Information given:
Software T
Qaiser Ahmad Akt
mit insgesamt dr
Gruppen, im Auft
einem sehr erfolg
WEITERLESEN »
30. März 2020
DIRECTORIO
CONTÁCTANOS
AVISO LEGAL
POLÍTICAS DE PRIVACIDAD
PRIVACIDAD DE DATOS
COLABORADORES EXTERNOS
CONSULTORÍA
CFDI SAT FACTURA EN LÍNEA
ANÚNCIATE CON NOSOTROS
--
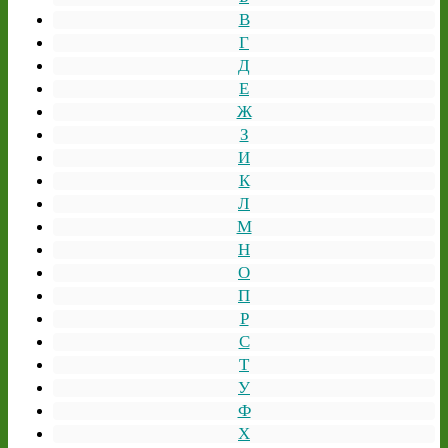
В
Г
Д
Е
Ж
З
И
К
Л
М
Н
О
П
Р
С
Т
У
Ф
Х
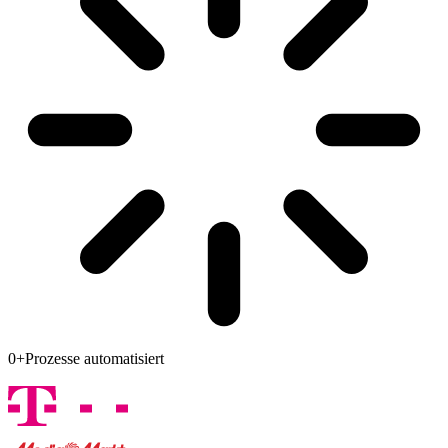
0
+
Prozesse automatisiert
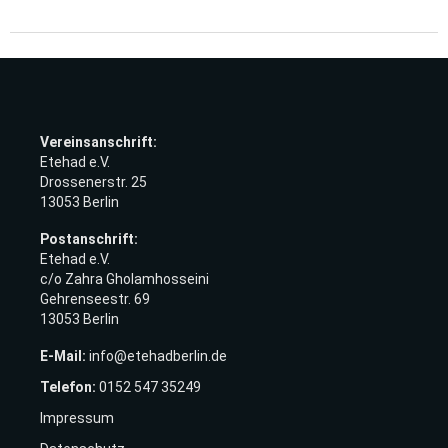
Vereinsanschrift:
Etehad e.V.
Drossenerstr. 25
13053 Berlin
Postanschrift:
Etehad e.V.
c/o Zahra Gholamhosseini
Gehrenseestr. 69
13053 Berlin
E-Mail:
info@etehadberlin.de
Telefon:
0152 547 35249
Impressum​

What you need to do:
How many of the lines above include the word "PRIVACIDAD"? State that number and nothing else.

Exercise solution:
2